Men should not cry. Gitu kata society. Bukan kata society sih. Society memberikan sangsi kepada seorang pria ketika dia terlihat menangis. Menangis bagi seorang pria adalah suatu kelemahan. Setidak-setujunya kita terhadap norma sosial yang enggak jelas asal usulnya itu aku yakin kita juga akan berpandangan sama: Cowok nangis artinya lemah.
Gak ada yang akan membantu atau mengasihani seorang pria apabila pria itu menangis. Even sesama pria sekalipun. Oleh karena itu seorang pria berusaha sekuat tenaga untuk membangun achievement supaya ada orang yang “care” kepadanya.
Walaupun aku setuju dengan itu, tentu aku pernah nangis. Tapi aku berusaha untuk tidak nangis uncontrollable. Aku akan nangis ketika memang aku percaya bahwa momen ini adalah momen yang tepat untuk nangis. Momen apa yang aku ijinkan untuk diriku nangis? Aku ingat.

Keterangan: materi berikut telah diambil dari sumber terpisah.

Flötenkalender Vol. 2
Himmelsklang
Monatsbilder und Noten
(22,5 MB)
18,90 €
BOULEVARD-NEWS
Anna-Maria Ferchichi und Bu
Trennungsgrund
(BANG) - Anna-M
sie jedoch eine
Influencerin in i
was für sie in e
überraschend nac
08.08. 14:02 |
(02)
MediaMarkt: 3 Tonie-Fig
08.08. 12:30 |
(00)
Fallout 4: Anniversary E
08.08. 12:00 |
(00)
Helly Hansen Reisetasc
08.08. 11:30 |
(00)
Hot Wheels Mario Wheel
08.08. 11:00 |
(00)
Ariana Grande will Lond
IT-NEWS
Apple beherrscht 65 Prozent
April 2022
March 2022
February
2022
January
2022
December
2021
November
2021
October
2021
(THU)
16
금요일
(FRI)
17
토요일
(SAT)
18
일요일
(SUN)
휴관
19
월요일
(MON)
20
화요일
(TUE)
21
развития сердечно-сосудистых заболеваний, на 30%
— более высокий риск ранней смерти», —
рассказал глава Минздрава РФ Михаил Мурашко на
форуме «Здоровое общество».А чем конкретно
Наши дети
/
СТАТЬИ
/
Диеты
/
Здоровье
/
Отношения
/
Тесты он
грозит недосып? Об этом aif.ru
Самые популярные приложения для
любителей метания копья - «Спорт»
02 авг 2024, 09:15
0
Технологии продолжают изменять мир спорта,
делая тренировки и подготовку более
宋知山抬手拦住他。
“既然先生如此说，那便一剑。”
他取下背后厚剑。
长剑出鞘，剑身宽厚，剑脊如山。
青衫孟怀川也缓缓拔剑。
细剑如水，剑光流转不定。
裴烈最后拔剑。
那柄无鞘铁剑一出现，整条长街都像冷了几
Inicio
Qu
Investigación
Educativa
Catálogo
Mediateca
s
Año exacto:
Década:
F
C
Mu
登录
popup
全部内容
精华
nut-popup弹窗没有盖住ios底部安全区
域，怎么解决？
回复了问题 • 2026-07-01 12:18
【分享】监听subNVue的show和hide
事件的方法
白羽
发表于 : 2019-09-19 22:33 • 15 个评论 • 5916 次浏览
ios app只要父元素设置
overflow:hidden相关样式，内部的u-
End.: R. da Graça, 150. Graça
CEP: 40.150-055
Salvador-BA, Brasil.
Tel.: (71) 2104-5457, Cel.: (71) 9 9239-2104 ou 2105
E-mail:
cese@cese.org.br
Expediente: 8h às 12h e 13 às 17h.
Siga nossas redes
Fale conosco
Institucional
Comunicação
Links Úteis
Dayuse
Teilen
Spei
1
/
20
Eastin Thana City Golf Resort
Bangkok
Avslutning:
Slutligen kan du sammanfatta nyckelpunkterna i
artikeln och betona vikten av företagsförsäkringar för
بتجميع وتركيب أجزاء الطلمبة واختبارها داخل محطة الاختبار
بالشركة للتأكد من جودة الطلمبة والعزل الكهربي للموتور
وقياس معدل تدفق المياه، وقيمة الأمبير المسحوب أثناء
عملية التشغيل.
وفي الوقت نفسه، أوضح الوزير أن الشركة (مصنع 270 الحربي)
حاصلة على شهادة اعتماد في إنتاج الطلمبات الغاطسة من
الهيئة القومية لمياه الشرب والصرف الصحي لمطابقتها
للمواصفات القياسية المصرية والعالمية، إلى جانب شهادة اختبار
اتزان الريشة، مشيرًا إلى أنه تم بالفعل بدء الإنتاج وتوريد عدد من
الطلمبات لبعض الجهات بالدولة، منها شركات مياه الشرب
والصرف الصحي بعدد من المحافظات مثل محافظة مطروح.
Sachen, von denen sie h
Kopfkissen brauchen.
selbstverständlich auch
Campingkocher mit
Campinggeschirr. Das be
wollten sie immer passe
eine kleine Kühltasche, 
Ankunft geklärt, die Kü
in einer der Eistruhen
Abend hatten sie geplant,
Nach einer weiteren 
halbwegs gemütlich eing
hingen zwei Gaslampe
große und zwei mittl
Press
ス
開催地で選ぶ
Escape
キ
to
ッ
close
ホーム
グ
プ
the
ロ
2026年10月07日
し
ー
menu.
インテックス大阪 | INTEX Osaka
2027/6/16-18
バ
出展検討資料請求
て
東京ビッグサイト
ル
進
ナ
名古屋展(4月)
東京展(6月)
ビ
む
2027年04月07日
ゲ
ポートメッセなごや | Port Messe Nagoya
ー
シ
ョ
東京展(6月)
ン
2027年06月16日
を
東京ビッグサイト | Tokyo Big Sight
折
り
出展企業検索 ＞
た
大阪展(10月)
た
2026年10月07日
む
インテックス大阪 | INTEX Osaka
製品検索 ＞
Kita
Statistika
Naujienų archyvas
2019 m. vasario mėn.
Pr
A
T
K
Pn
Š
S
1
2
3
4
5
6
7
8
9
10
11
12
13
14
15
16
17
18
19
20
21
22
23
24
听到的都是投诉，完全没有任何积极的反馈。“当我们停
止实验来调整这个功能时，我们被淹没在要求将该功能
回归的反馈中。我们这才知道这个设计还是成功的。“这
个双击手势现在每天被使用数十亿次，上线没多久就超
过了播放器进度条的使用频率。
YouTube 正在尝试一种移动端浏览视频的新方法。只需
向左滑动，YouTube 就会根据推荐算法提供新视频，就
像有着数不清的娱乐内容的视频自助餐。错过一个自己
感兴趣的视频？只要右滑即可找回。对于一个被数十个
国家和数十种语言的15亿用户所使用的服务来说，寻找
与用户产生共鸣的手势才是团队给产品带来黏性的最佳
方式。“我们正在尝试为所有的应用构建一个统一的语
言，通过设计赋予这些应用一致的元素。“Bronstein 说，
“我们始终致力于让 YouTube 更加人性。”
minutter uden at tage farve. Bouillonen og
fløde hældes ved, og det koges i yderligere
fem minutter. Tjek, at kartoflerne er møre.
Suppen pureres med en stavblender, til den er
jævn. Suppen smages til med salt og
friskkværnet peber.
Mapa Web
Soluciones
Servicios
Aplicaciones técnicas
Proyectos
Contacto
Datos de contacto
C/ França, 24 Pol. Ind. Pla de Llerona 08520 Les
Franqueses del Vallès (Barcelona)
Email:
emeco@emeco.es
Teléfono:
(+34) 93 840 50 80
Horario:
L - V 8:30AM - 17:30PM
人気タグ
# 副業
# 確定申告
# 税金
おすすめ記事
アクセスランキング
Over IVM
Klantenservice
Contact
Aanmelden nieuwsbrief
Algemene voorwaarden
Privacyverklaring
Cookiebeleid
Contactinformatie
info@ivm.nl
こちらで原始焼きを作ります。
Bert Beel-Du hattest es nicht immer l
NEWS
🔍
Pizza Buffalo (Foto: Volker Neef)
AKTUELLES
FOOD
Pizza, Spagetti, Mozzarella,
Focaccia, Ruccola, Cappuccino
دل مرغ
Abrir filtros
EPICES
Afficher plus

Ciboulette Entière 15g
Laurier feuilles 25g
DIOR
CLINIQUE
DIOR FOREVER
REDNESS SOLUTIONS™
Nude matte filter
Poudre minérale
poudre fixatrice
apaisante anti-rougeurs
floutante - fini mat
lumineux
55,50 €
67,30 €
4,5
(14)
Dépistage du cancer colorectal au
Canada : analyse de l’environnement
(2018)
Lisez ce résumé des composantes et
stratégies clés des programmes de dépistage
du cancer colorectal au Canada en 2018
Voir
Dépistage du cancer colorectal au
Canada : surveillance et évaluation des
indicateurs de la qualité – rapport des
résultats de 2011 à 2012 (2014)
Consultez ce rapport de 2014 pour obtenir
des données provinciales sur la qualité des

Hari itu september 2018. Seminggu setelah wisuda. Aku dibangunkan oleh notifikasi chat line yang lumayan rame. Aku buka chat dengan mata sedikit kantuk. “Selamat Fan”, “Selamat fan”, kira-kira gitu mayoritas chatnya. Aku lolos seleksi kerja di kantorku yang sekarang. Pada momen itu kantukku langsung hilang. Aku buka pintu kamar, sinar matahari menyorot mataku yang baru hilang kantuknya ini. Aku duduk dihalaman kos sambil menghela nafas, momen-momen 4 tahunku merantau langsung datang bertubi-tubi in that short moment of time. Aku tahu bahwa momen itu sebentar lagi tidak bisa aku dapatkan. Aku menangis.
Selama ini sesuatu yang berkaitan dengan perpisahan sih. Karena perpisahan terjadi cuma sekali, so gak masalah memberikan tangisanku ke momen itu, itu pikirku. Selain momen itu aku akan berusaha untuk tidak menangis. Kalau aku nangis, itu bagiku pertanda bahwa aku masih lemah, dan aku akan belajar dari itu. Aku tidak akan menyia-nyiakan tangisanku.
Hahaha liat dah! Gara-gara norma sosial tentang “cowok nangis” aku jadi berpandangan kayak gini. Harusnya mah nangis-nangis aja. Asal tidak merugikan orang lain, dan setelah nangis berpikir lebih clear harusnya nangis aja.